Sprofondo così in una malinconia stuporosa e greve, in un’apatia contro la quale sento di non poter nulla. Gironzolo per casa imbambola con in testa personaggi, parole e immagini, sbatto contro gli stipiti delle porte, metto il sale nel caffè, il dentifricio nel frigo e le pantofole in forno come sotto l’effetto di un violentissimo jet-lag.

E in effetti, qualcosa accomuna il ritorno da terre lontane e il congedo da un libro in cui ci siamo molto addentrati.

Il forzato atterraggio dai cieli della finzione prende la ben nota forma del furor malinconico: non mi do pace, saltabecco nella libreria da un libro all’altro, osservo copertine, tasto pagine, spulcio incipit, cercando di riacciuffare in tutti l’ombra di quello appena perduto.

Che fare?

Niente.

Per spiacevole che sia, quella tristezza è il giusto prezzo da pagare per un’esperienza reale, viva, a cui ho partecipato con tutti i miei senti.

Conoscete forse un solo caso di un grande amore che sia finito senza strascichi e dolori? O di un pranzo di Natale digerito in mezz’ora?

Quanto più vertiginosa è stata l’ascesa, tanto più veemente sarà il tonfo.

In fondo l’ho sempre pensato… la vita è fatta di incontri speciali, non solo con le persone, ma anche con i luoghi, gli odori, i sapori e con tutte le piccole e grandi cose che la vita ci presenta compresi i miei vecchi e cari amici libri.

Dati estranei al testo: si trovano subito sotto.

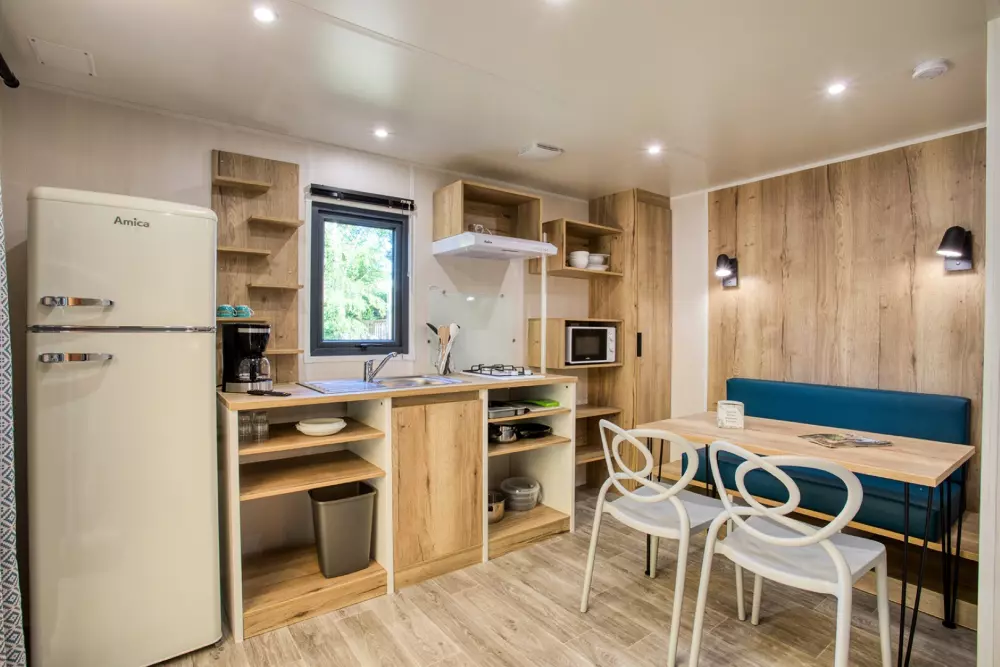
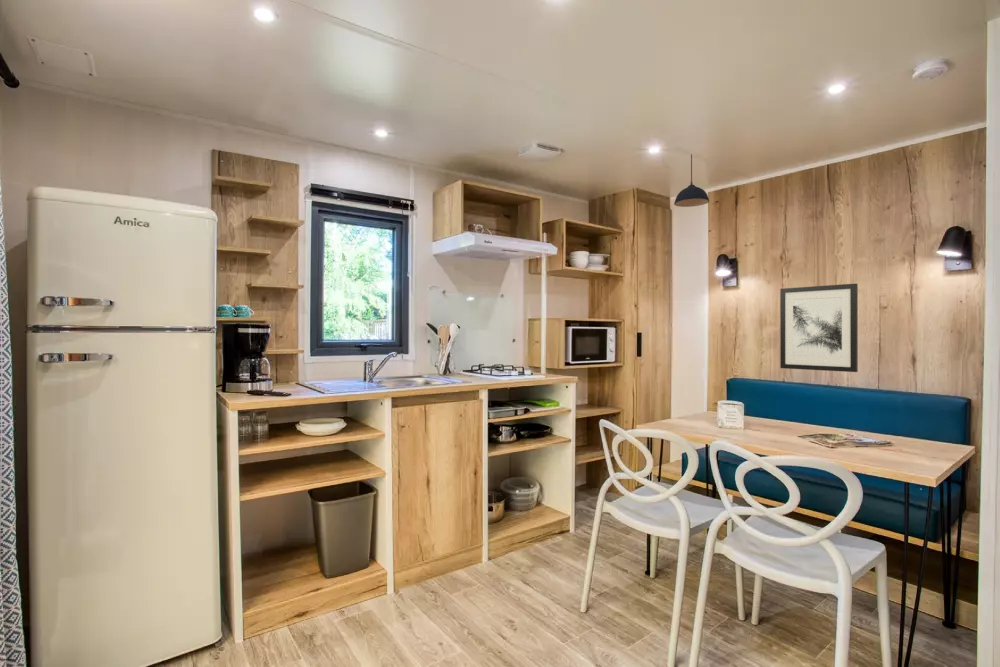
+ wall art [779,283,859,373]
+ pendant light [673,153,710,208]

Così è stato con questo libro “I figli della mezzanotte” incontrato per caso e con un pizzico di sfacciata fortuna su una confusionaria bancarella tra le affollate e caotiche vie torinesi.

Un po’ di Bollywood, un po’ di storia, tanta magia e quel giusto tocco di satira…

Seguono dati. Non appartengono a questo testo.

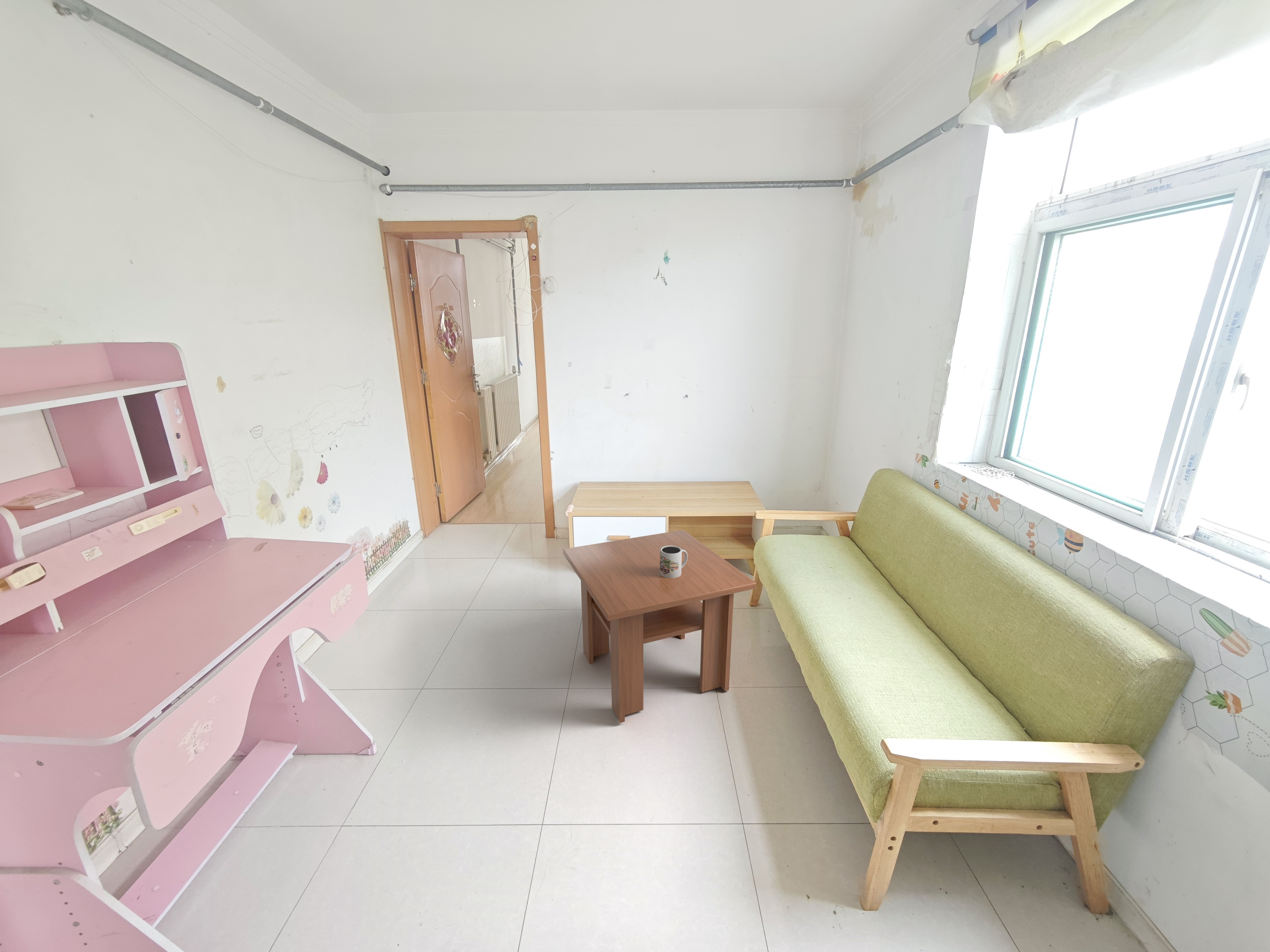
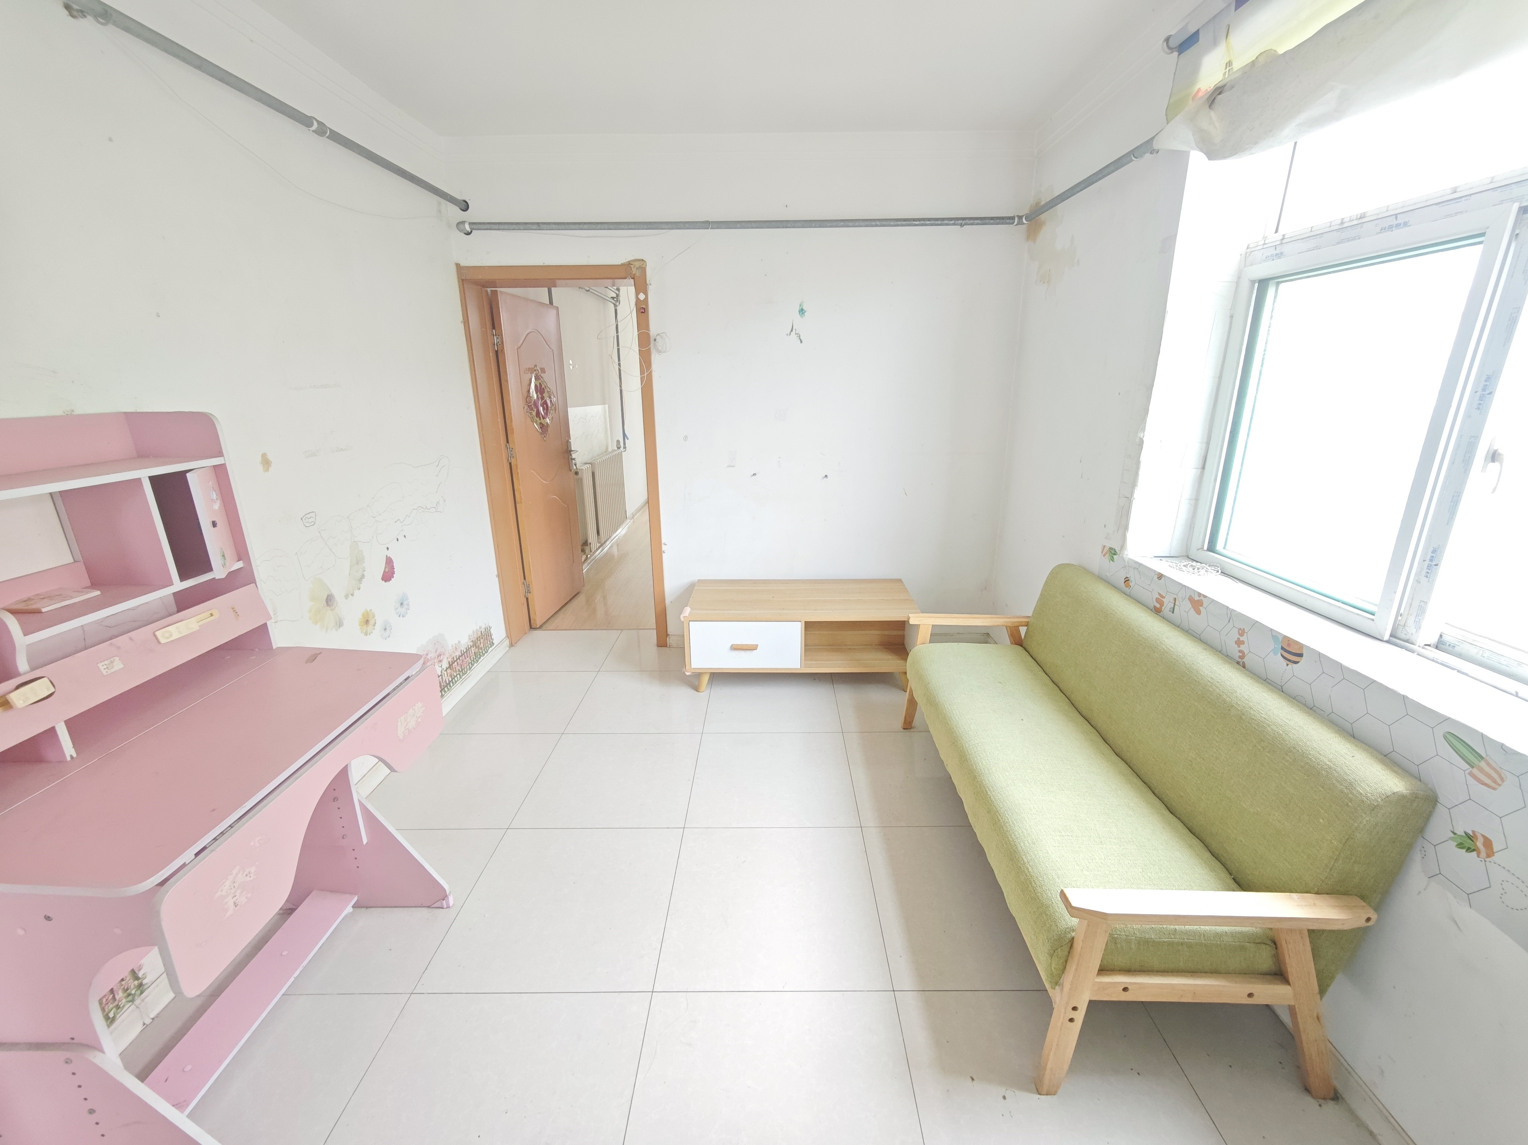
- mug [660,545,688,578]
- coffee table [563,530,757,723]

Un racconto delle illusioni perdute.

Un viaggio ipnotico in cui le profezie si mescolano alla verità, alla memoria e al destino, in una somma caleidoscopica di ricordi, tra atti politici e meraviglie per raccontare le vicende dei primi anni dell’India Indipendente.

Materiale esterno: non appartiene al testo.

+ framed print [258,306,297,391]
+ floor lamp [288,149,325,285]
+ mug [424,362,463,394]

I figli della mezzanotte è un libro sull’eterno sfumare dei sogni e delle aspettative che il passaggio dall’infanzia all’età adulta porta con sé, è la storia delle grandi speranze disattese e delle illusioni perdute di una generazione di indiani.

Un capolavoro dal sapore delle storie di “Le mille e una notte” che ammaglia il lettore costretto a rincorrere la storia del protagonista Saleem Sinai e a perdersi negli angoli della sua labirintica esperienza umana.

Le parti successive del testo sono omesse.